Entries taken from a collection:
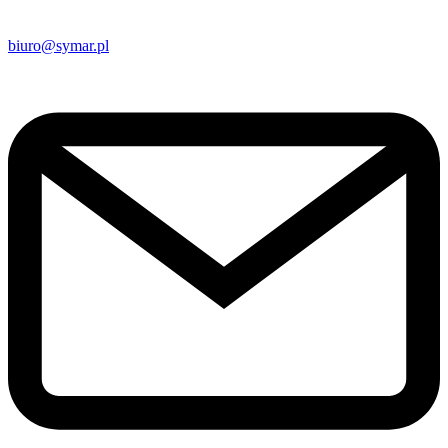
biuro@symar.pl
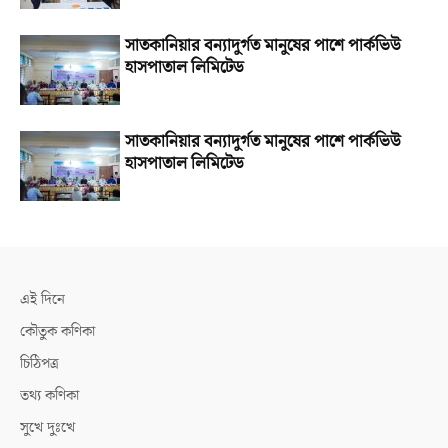
সাতকানিয়ার বন্যাদুর্গত মানুষের পাশে পার্কভিউ
হাসপাতাল লিমিটেড
সাতকানিয়ার বন্যাদুর্গত মানুষের পাশে পার্কভিউ
হাসপাতাল লিমিটেড
এই দিনে
কৌতুক কণিকা
চিঠিপত্র
তথ্য কণিকা
সুখে দুঃখে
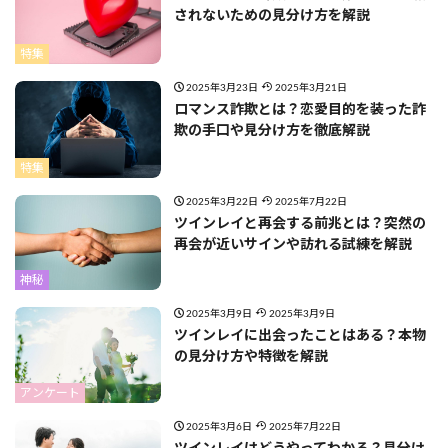
されないための見分け方を解説
特集
2025年3月23日
2025年3月21日
ロマンス詐欺とは？恋愛目的を装った詐
欺の手口や見分け方を徹底解説
特集
2025年3月22日
2025年7月22日
ツインレイと再会する前兆とは？突然の
再会が近いサインや訪れる試練を解説
神秘
2025年3月9日
2025年3月9日
ツインレイに出会ったことはある？本物
の見分け方や特徴を解説
アンケート
2025年3月6日
2025年7月22日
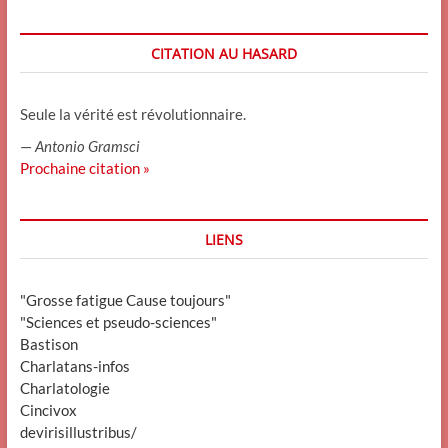
CITATION AU HASARD
Seule la vérité est révolutionnaire.
—
Antonio Gramsci
Prochaine citation »
LIENS
"Grosse fatigue Cause toujours"
"Sciences et pseudo-sciences"
Bastison
Charlatans-infos
Charlatologie
Cincivox
devirisillustribus/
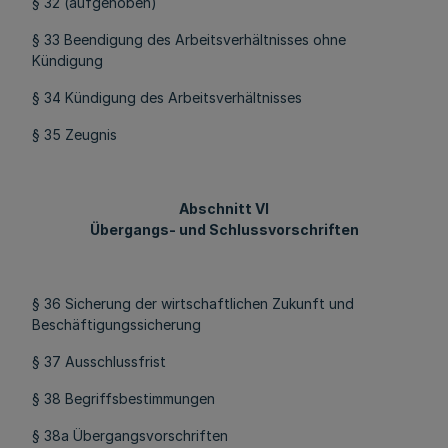
§ 32 (aufgehoben)
§ 33 Beendigung des Arbeitsverhältnisses ohne
Kündigung
§ 34 Kündigung des Arbeitsverhältnisses
§ 35 Zeugnis
Abschnitt VI
Übergangs- und Schlussvorschriften
§ 36 Sicherung der wirtschaftlichen Zukunft und
Beschäftigungssicherung
§ 37 Ausschlussfrist
§ 38 Begriffsbestimmungen
§ 38a Übergangsvorschriften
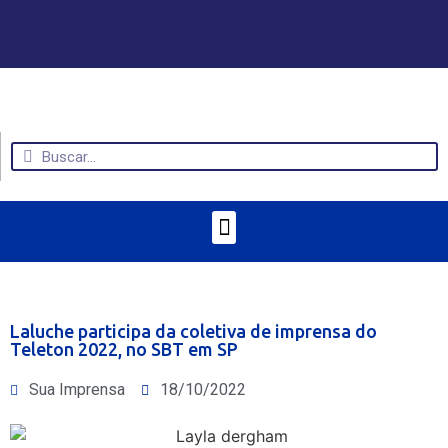
Laluche participa da coletiva de imprensa do
Teleton 2022, no SBT em SP
Sua Imprensa
18/10/2022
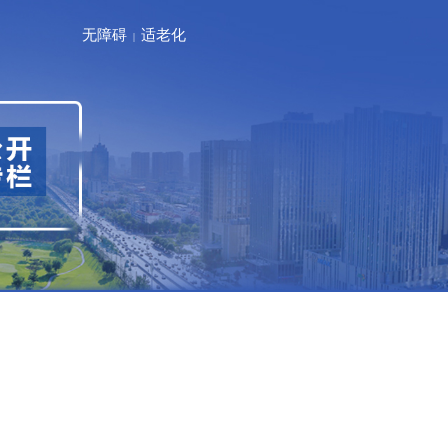
无障碍
适老化
|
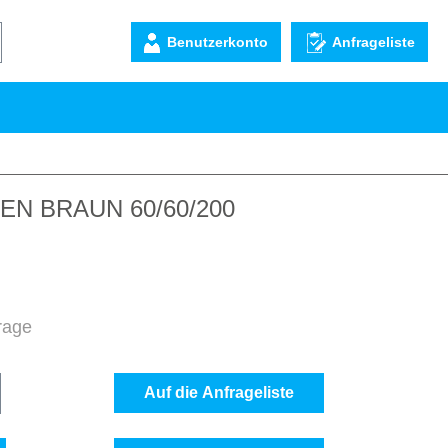
Benutzerkonto
Anfrageliste
N BRAUN 60/60/200
frage
b den gewünschten Wert ein oder benutze d
Auf die Anfrageliste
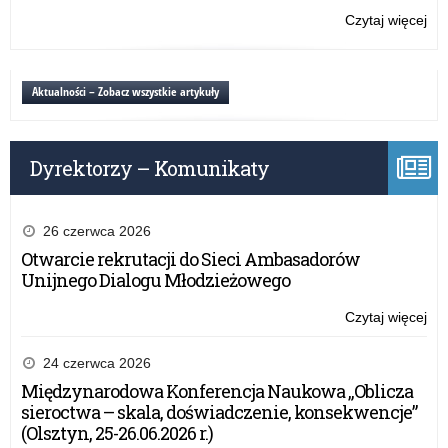
Czytaj więcej
o:
Ogó
Ko
„K
Aktualności – Zobacz wszystkie artykuły
bra
Dyrektorzy – Komunikaty
26 czerwca 2026
Otwarcie rekrutacji do Sieci Ambasadorów
Unijnego Dialogu Młodzieżowego
Czytaj więcej
o:
Ogó
Ko
24 czerwca 2026
„K
Międzynarodowa Konferencja Naukowa „Oblicza
bra
sieroctwa – skala, doświadczenie, konsekwencje”
(Olsztyn, 25-26.06.2026 r.)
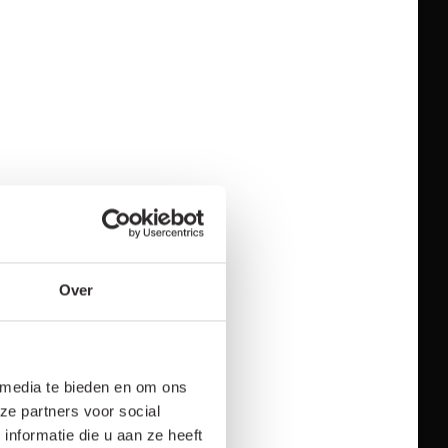
Over
 media te bieden en om ons
ze partners voor social
nformatie die u aan ze heeft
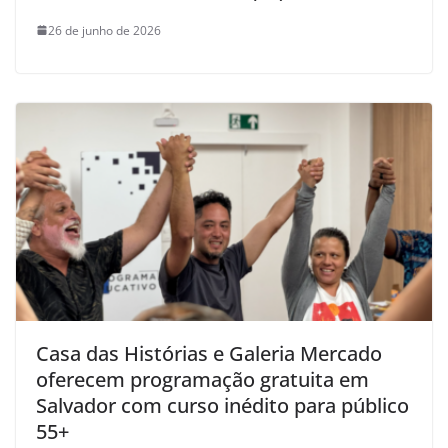
26 de junho de 2026
Casa das Histórias e Galeria Mercado
oferecem programação gratuita em
Salvador com curso inédito para público
55+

ASSIGNED TASK :: Return the records above verbatim, leaving out images.

SOLUTION FOR THIS EXERCISE ::
biuro@symar.pl
সাতকানিয়ার বন্যাদুর্গত মানুষের পাশে পার্কভিউ
হাসপাতাল লিমিটেড
সাতকানিয়ার বন্যাদুর্গত মানুষের পাশে পার্কভিউ
হাসপাতাল লিমিটেড
এই দিনে
কৌতুক কণিকা
চিঠিপত্র
তথ্য কণিকা
সুখে দুঃখে
されないための見分け方を解説
特集
2025年3月23日
2025年3月21日
ロマンス詐欺とは？恋愛目的を装った詐
欺の手口や見分け方を徹底解説
特集
2025年3月22日
2025年7月22日
ツインレイと再会する前兆とは？突然の
再会が近いサインや訪れる試練を解説
神秘
2025年3月9日
2025年3月9日
ツインレイに出会ったことはある？本物
の見分け方や特徴を解説
アンケート
2025年3月6日
2025年7月22日
CITATION AU HASARD
Seule la vérité est révolutionnaire.
—
Antonio Gramsci
Prochaine citation »
LIENS
"Grosse fatigue Cause toujours"
"Sciences et pseudo-sciences"
Bastison
Charlatans-infos
Charlatologie
Cincivox
devirisillustribus/
§ 32 (aufgehoben)
§ 33 Beendigung des Arbeitsverhältnisses ohne
Kündigung
§ 34 Kündigung des Arbeitsverhältnisses
§ 35 Zeugnis
Abschnitt VI
Übergangs- und Schlussvorschriften
§ 36 Sicherung der wirtschaftlichen Zukunft und
Beschäftigungssicherung
§ 37 Ausschlussfrist
§ 38 Begriffsbestimmungen
§ 38a Übergangsvorschriften
Laluche participa da coletiva de imprensa do
Teleton 2022, no SBT em SP
Sua Imprensa
18/10/2022
无障碍
适老化
|
Benutzerkonto
Anfrageliste
N BRAUN 60/60/200
frage
b den gewünschten Wert ein oder benutze d
Auf die Anfrageliste
Czytaj więcej
o:
Ogó
Ko
„K
Aktualności – Zobacz wszystkie artykuły
bra
Dyrektorzy – Komunikaty
26 czerwca 2026
Otwarcie rekrutacji do Sieci Ambasadorów
Unijnego Dialogu Młodzieżowego
Czytaj więcej
o:
Ogó
Ko
24 czerwca 2026
„K
Międzynarodowa Konferencja Naukowa „Oblicza
bra
sieroctwa – skala, doświadczenie, konsekwencje”
(Olsztyn, 25-26.06.2026 r.)
Over
 media te bieden en om ons
ze partners voor social
nformatie die u aan ze heeft
26 de junho de 2026
Casa das Histórias e Galeria Mercado
oferecem programação gratuita em
Salvador com curso inédito para público
55+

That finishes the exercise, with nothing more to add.